# Wie erstelle ich mit VB Spiele/Programme, ich brauche,,,



## Alexboy (26. Oktober 2007)

...dafür bitte Tipps, Codes... Danke schon mal


----------



## DrSoong (27. Oktober 2007)

Puh, wo soll man da anfangen ...

Erst mal denke ich, dass das Thema besser in den Coders-Talk passt, da du ja kein direktes VB-Problem ansprichst sondern grundlegende Dinge wissen willst.

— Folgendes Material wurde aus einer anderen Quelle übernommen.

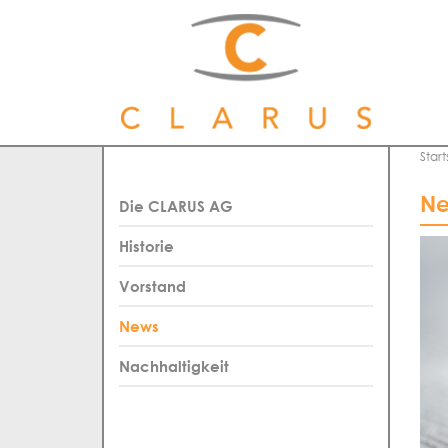
Start
Ne
Die CLARUS AG
Historie
Vorstand
News
Nachhaltigkeit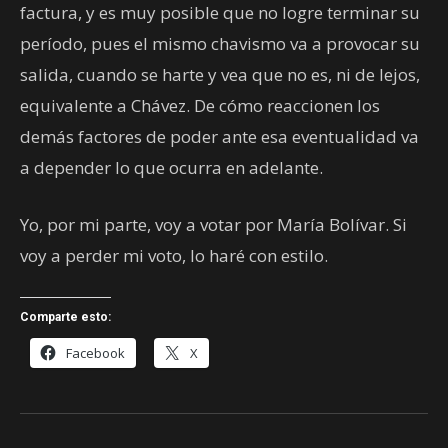
factura, y es muy posible que no logre terminar su
período, pues el mismo chavismo va a provocar su
salida, cuando se harte y vea que no es, ni de lejos,
equivalente a Chávez. De cómo reaccionen los
demás factores de poder ante esa eventualidad va
a depender lo que ocurra en adelante.
Yo, por mi parte, voy a votar por María Bolívar. Si
voy a perder mi voto, lo haré con estilo.
Comparte esto:
Facebook
X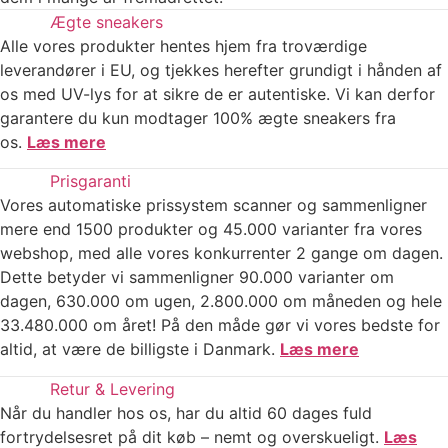
Ægte sneakers
Alle vores produkter hentes hjem fra troværdige
leverandører i EU, og tjekkes herefter grundigt i hånden af
os med UV-lys for at sikre de er autentiske. Vi kan derfor
garantere du kun modtager 100% ægte sneakers fra
os.
Læs mere
Prisgaranti
Vores automatiske prissystem scanner og sammenligner
mere end 1500 produkter og 45.000 varianter fra vores
webshop, med alle vores konkurrenter 2 gange om dagen.
Dette betyder vi sammenligner 90.000 varianter om
dagen, 630.000 om ugen, 2.800.000 om måneden og hele
33.480.000 om året! På den måde gør vi vores bedste for
altid, at være de billigste i Danmark.
Læs mere
Retur & Levering
Når du handler hos os, har du altid 60 dages fuld
fortrydelsesret på dit køb – nemt og overskueligt.
Læs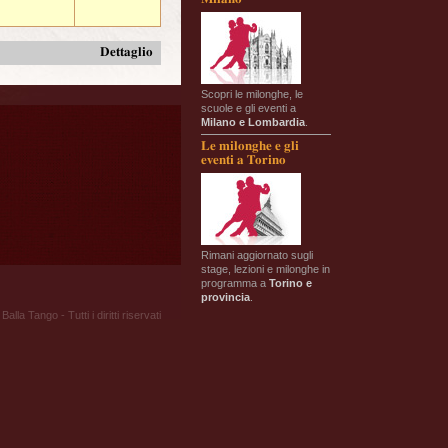
Dettaglio
Scopri le milonghe, le
scuole e gli eventi a
Milano e Lombardia
.
Le milonghe e gli
eventi a Torino
Rimani aggiornato sugli
stage, lezioni e milonghe in
programma a
Torino e
provincia
.
Balla Tango - Tutti i diritti riservati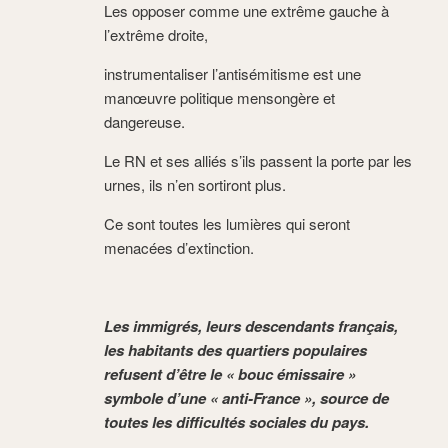
Les opposer comme une extrême gauche à
l’extrême droite,
instrumentaliser l’antisémitisme est une
manœuvre politique mensongère et
dangereuse.
Le RN et ses alliés s’ils passent la porte par les
urnes, ils n’en sortiront plus.
Ce sont toutes les lumières qui seront
menacées d’extinction.
Les immigrés, leurs descendants français,
les habitants des quartiers populaires
refusent d’être le « bouc émissaire »
symbole d’une « anti-France », source de
toutes les difficultés sociales du pays.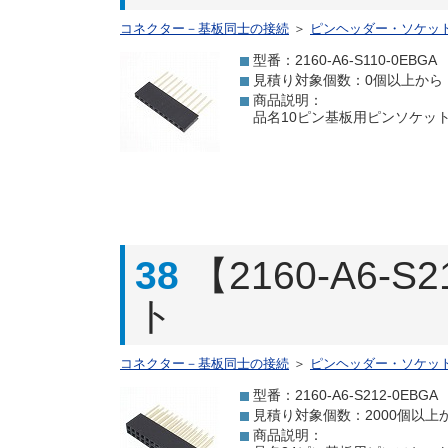
コネクター－基板同士の接続
＞
ピンヘッダー・ソケッ
型番：2160-A6-S110-0EBGA
見積り対象個数：0個以上から
商品説明：
品名10ピン基板用ピンソケット型
38
【2160-A6-
ト
コネクター－基板同士の接続
＞
ピンヘッダー・ソケッ
型番：2160-A6-S212-0EBGA
見積り対象個数：2000個以上
商品説明：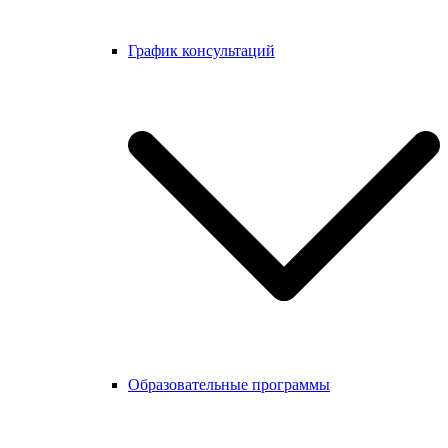
График консультаций
Образовательные программы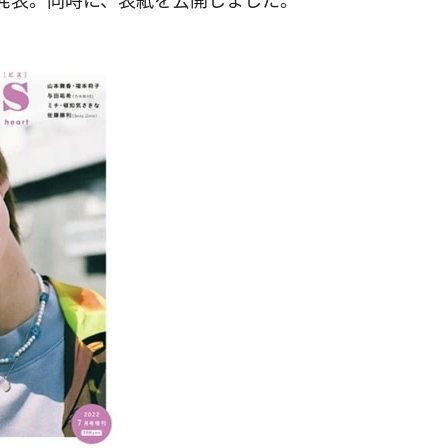
発表。同時に、表紙を公開しました。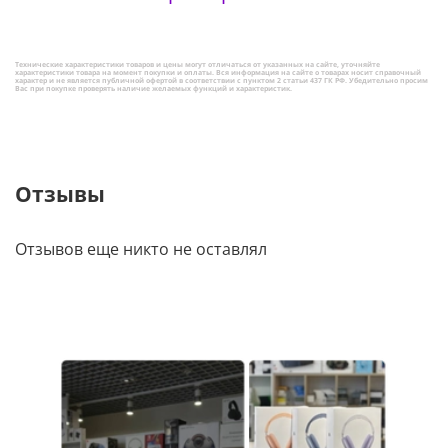
Технические характеристики товаров и цены могут отличаться от указанных на сайте, уточняйте
характеристики товара на момент покупки и оплаты. Вся информация на сайте о товарах носит справочный
характер и не является публичной офертой в соответствии с пунктом 2 статьи 437 ГК РФ. Убедительно просим
Вас при покупке проверять наличие желаемых функций и характеристик.
Отзывы
Отзывов еще никто не оставлял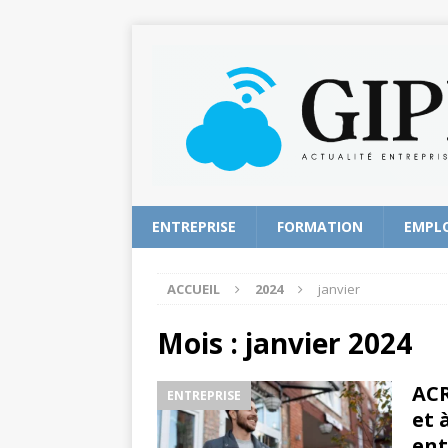
ENTREPRISE
FORMATION
EMPL
ACCUEIL
2024
janvier
Mois :
janvier 2024
ACR
ENTREPRISE
et 
ent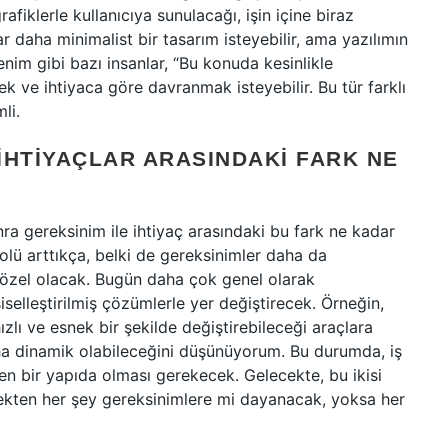
afiklerle kullanıcıya sunulacağı, işin içine biraz
lar daha minimalist bir tasarım isteyebilir, ama yazılımın
Benim gibi bazı insanlar, “Bu konuda kesinlikle
k ve ihtiyaca göre davranmak isteyebilir. Bu tür farklı
li.
İHTIYAÇLAR ARASINDAKI FARK NE
a gereksinim ile ihtiyaç arasındaki bu fark ne kadar
rolü arttıkça, belki de gereksinimler daha da
e özel olacak. Bugün daha çok genel olarak
şiselleştirilmiş çözümlerle yer değiştirecek. Örneğin,
hızlı ve esnek bir şekilde değiştirebileceği araçlara
ha dinamik olabileceğini düşünüyorum. Bu durumda, iş
len bir yapıda olması gerekecek. Gelecekte, bu ikisi
ekten her şey gereksinimlere mi dayanacak, yoksa her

Weiters stellt sich die Frage, wie weit du mit deinen VB-Kenntnissen bist. Ein Spiel erfordert doch gute Kenntnisse in VB und den APIs, Kreativität und auch Durchhaltevermögen. Denn bevor du die erste Zeile Code schreibst, musst du dir das Spiel bereits komplett skizziert haben.

Überleg dir, was du genau machen willst (bzw. was für ein Spiel das sein soll), überleg dir die technischen und inhaltlichen Details und dann vergleiche, ob du in VB so weit bist, dass du 99% auch ohne fremde Hilfe schaffen kannst. Sonst hat das ganze keinen Sinn, so manche Frage ließe sich hier im Forum sicher lösen aber wir schreiben dir kein komplettes Spiel (Maximum hier).


Der Doc!


----------